Although the BJP tried to stoke communal sentiments with an aggressive campaign against 'love jihad', voters seemed as unmoved by this as they were by the opening of the Ram temple in Ayodhya.
Ajit Pawar's humiliation at the hustings has settled the vexed issue long rocking the family of who Sharad Pawar's political heir is. His daughter, Supriya Sule, can now firmly claim the mantle even as Ajit Pawar will have to contemplate his next move.

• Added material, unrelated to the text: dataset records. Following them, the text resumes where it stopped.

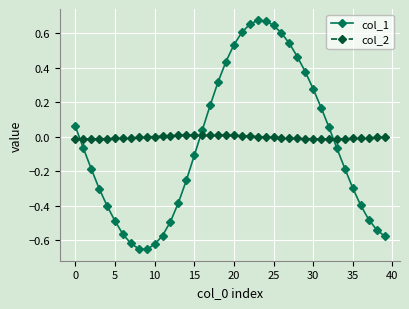

Which series has the widest spread of values?

col_1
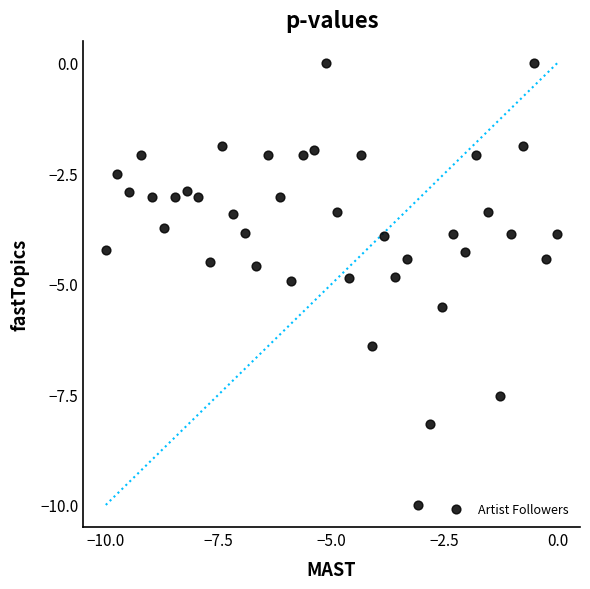

What is the range of Y values (max minus min)?

10.0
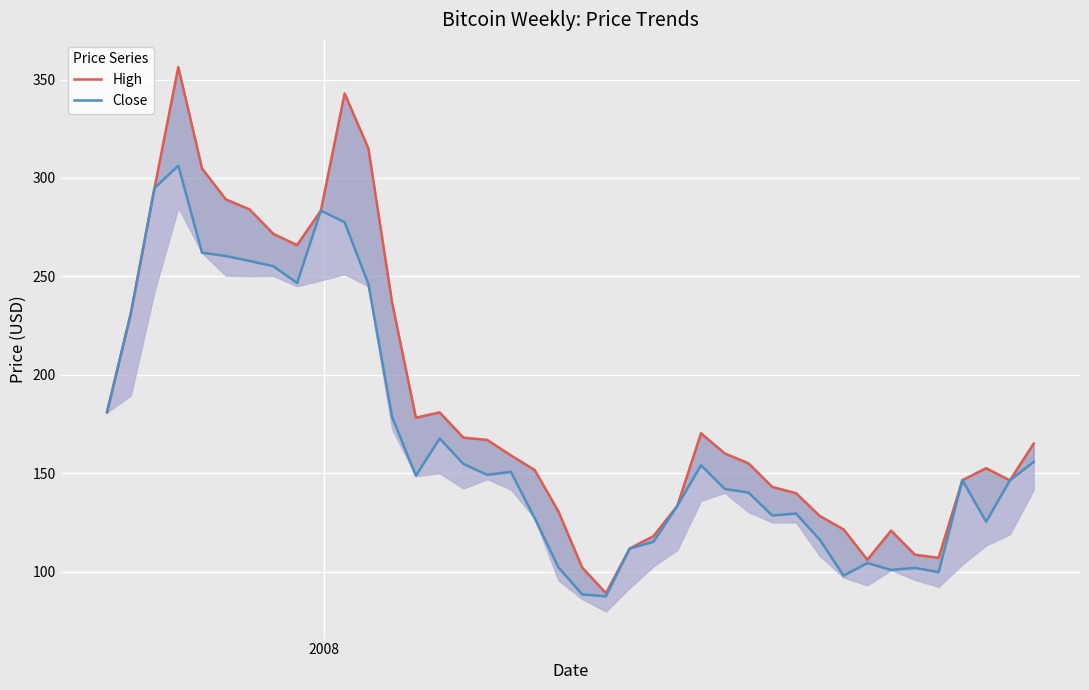

What is the maximum value shown in the chart?

356.3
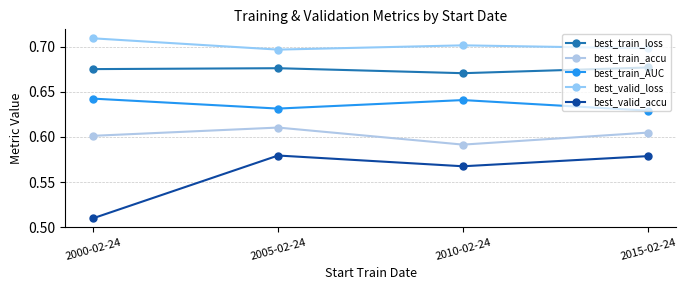

The value of best_train_loss at 2005-02-24 is 0.3. True or false?

False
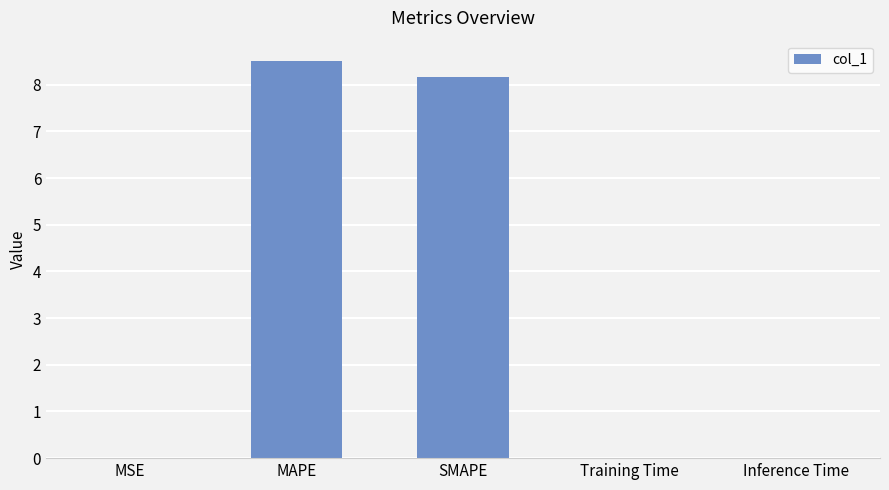

The chart shows a value of 5.5 at MAPE. True or false?

False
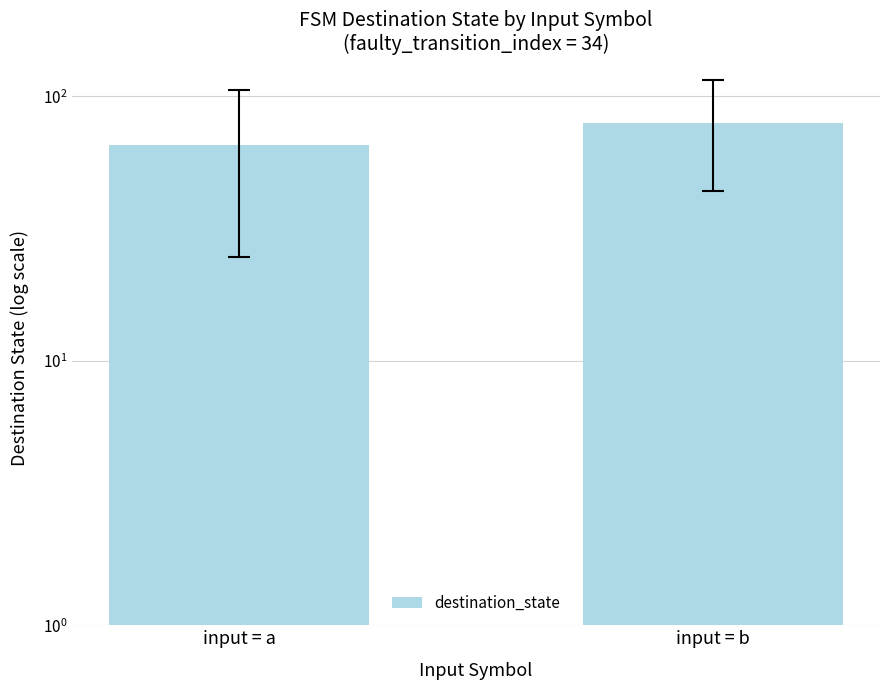

Approximately how many times larger is the value at input = b compared to input = a?

1.2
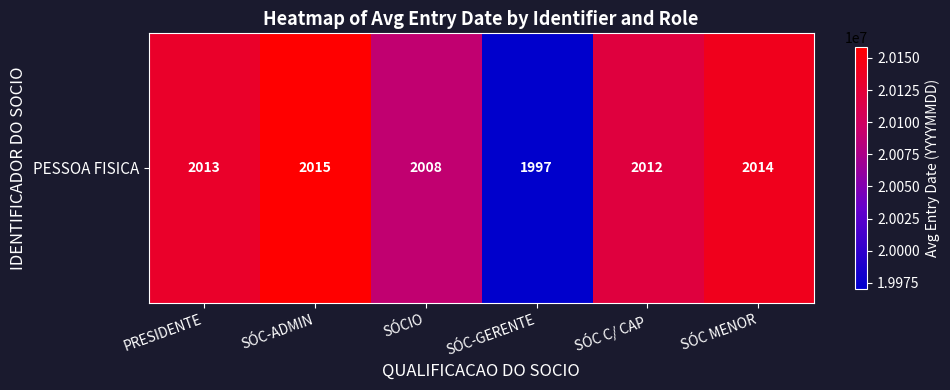

Reading right to left, extract all data points from this chart.

20140828.0	20120319.0	19970131.0	20089002.7	20158658.5	20132469.3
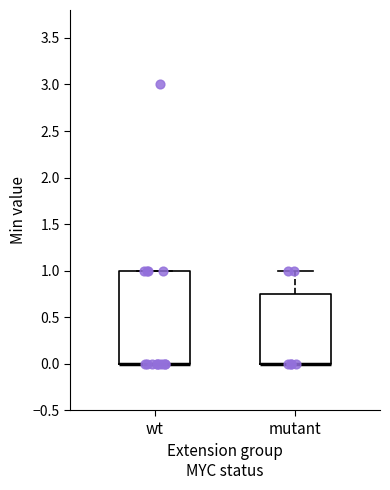

Where is the lower edge of the box for wt on the y-axis? The values are not printed on the chart, so give them approximately, as read against the axis.

0.00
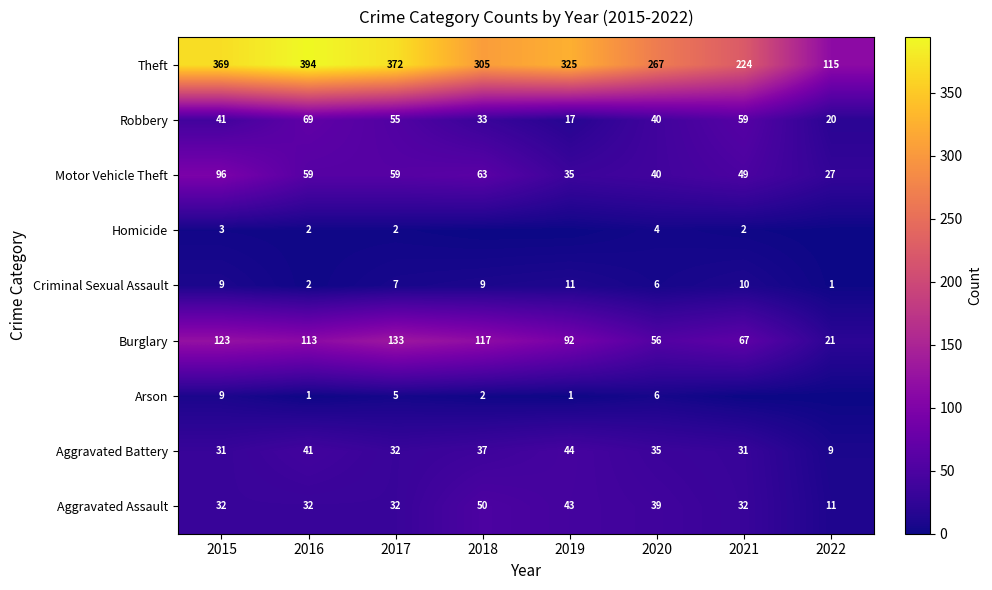

At which label is Burglary closest to 77?

2021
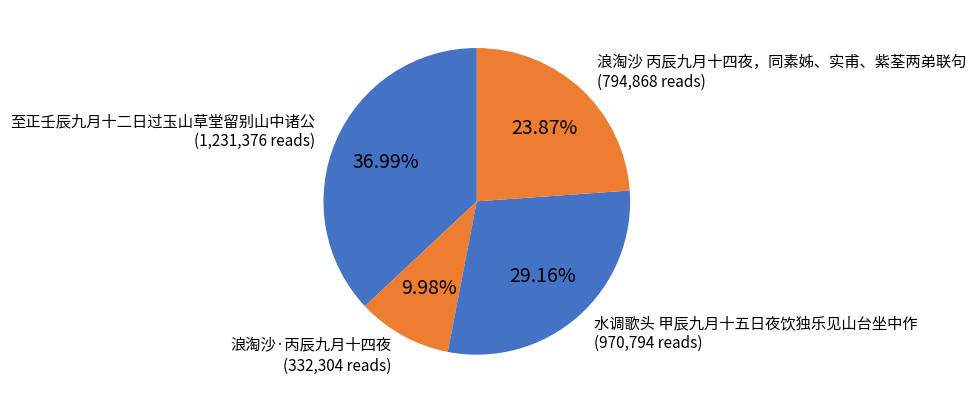

To the nearest percent, what is the difference between the largest and smallest slice percentages?

27%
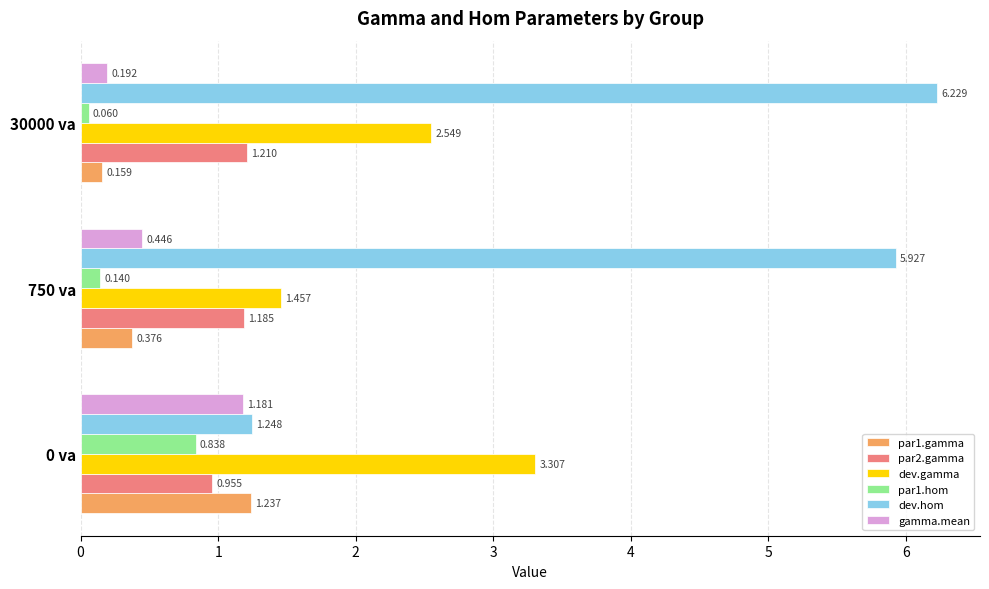

Which series has the largest range (max minus min)?

dev.hom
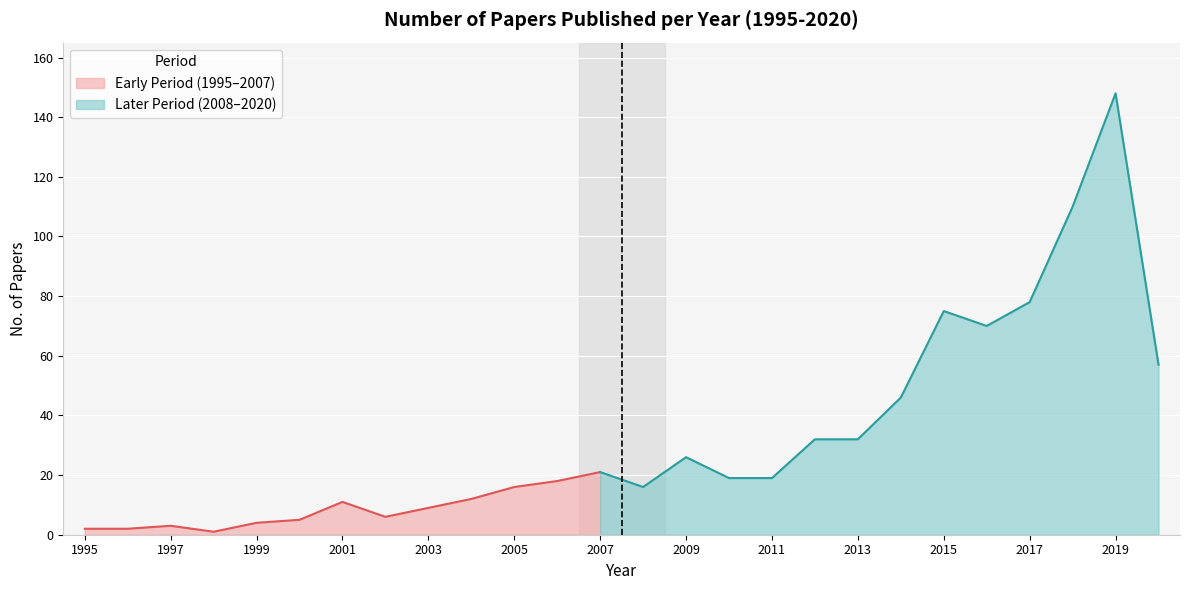

What is the change in value from 2001 to 2004?

+1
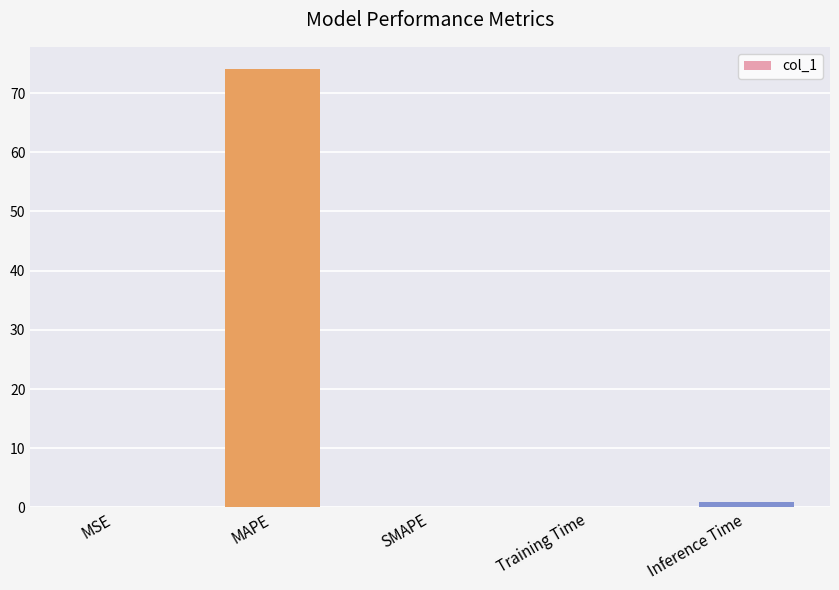

True or false: the data shows 0.0 at SMAPE.

True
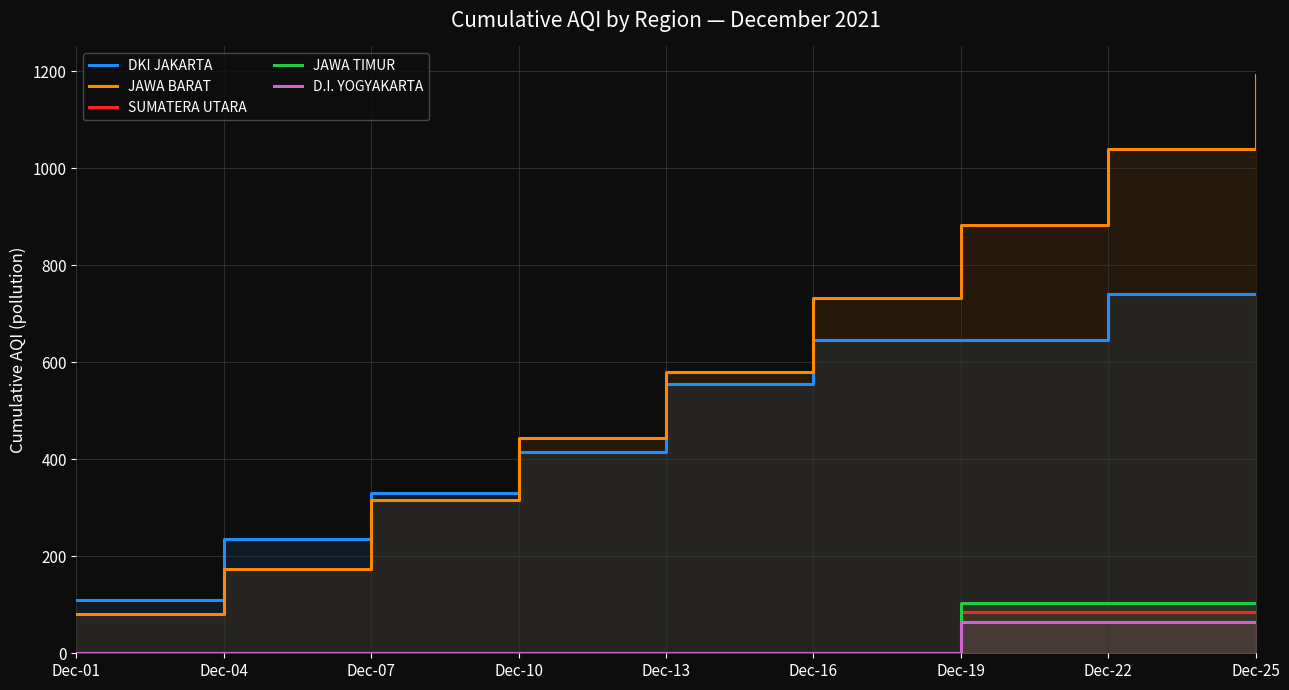

What is the total value across all series at Dec-19?

1784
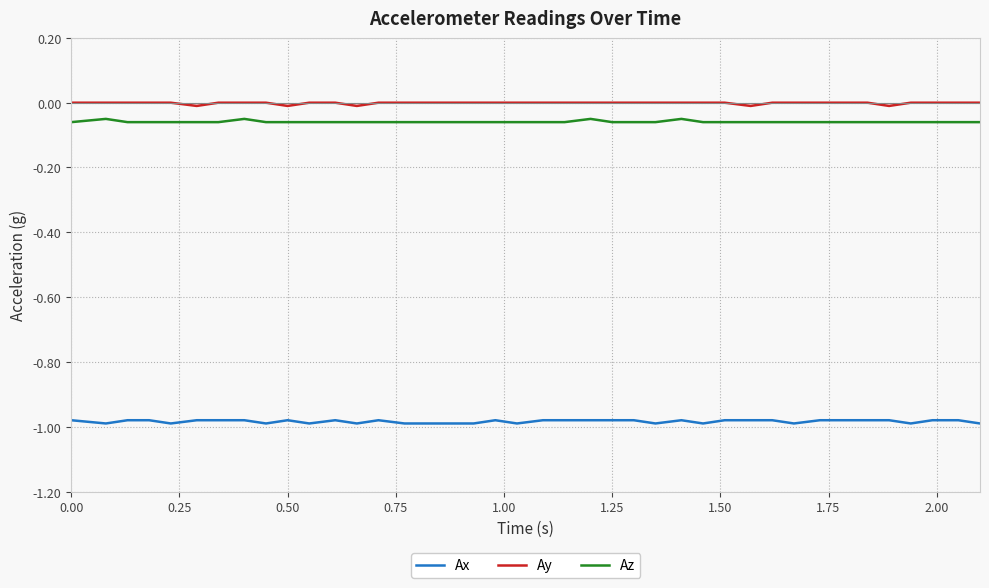

What are all the series names shown in the legend?

Ax, Ay, Az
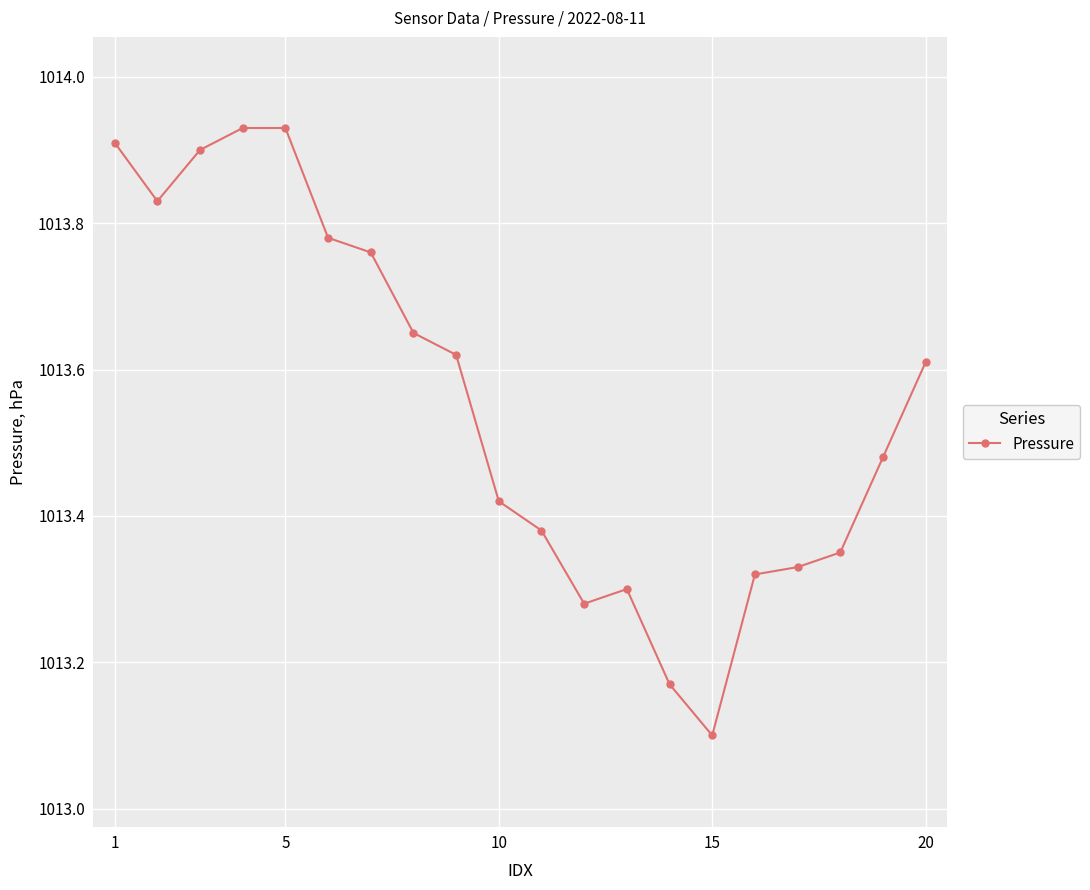

What is the difference between the maximum and minimum values?

0.8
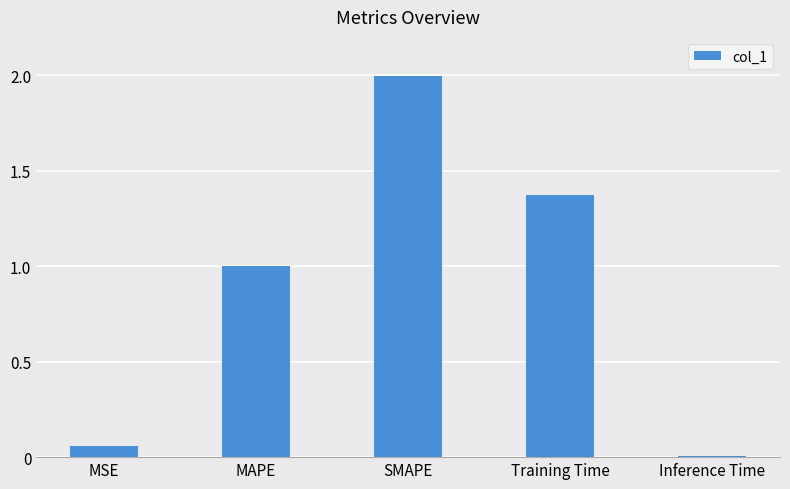

What is the difference between the maximum and minimum values?

2.0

An Answer To The Legacy Question

The legacy issue in the Shiv Sena has also been settled in favour of Uddhav Thackeray. Analysts in Maharashtra foresee a run on Shinde's party and predict that many of his MLAs could go back to join Uddhav's faction. With assembly elections merely months away, desperation must be rising. Apparently, some of those leaders have already sent feelers to the Sena (UBT).

But it is the BJP that has to go back to the drawing board as it reviews the ruins of the strategy it crafted in 2022 to snatch the government from Uddhav Thackeray by breaking his party and later splitting Sharad Pawar's NCP. Will it try to woo Uddhav back by dangling the carrot of restoring to him the coveted Shiv Sena election symbol, currently with the Shinde faction, and certain properties that are currently the subject of dispute between the two factions? Or will it heed the punishment meted out by voters to the politics of "jod-tod" that has marred the Maharashtra landscape for the past two years?

The stakes are high for all parties concerned because after the assembly polls, several long-pending local elections will also have to be held, including the polls for the coveted municipalities in Mumbai and Pune.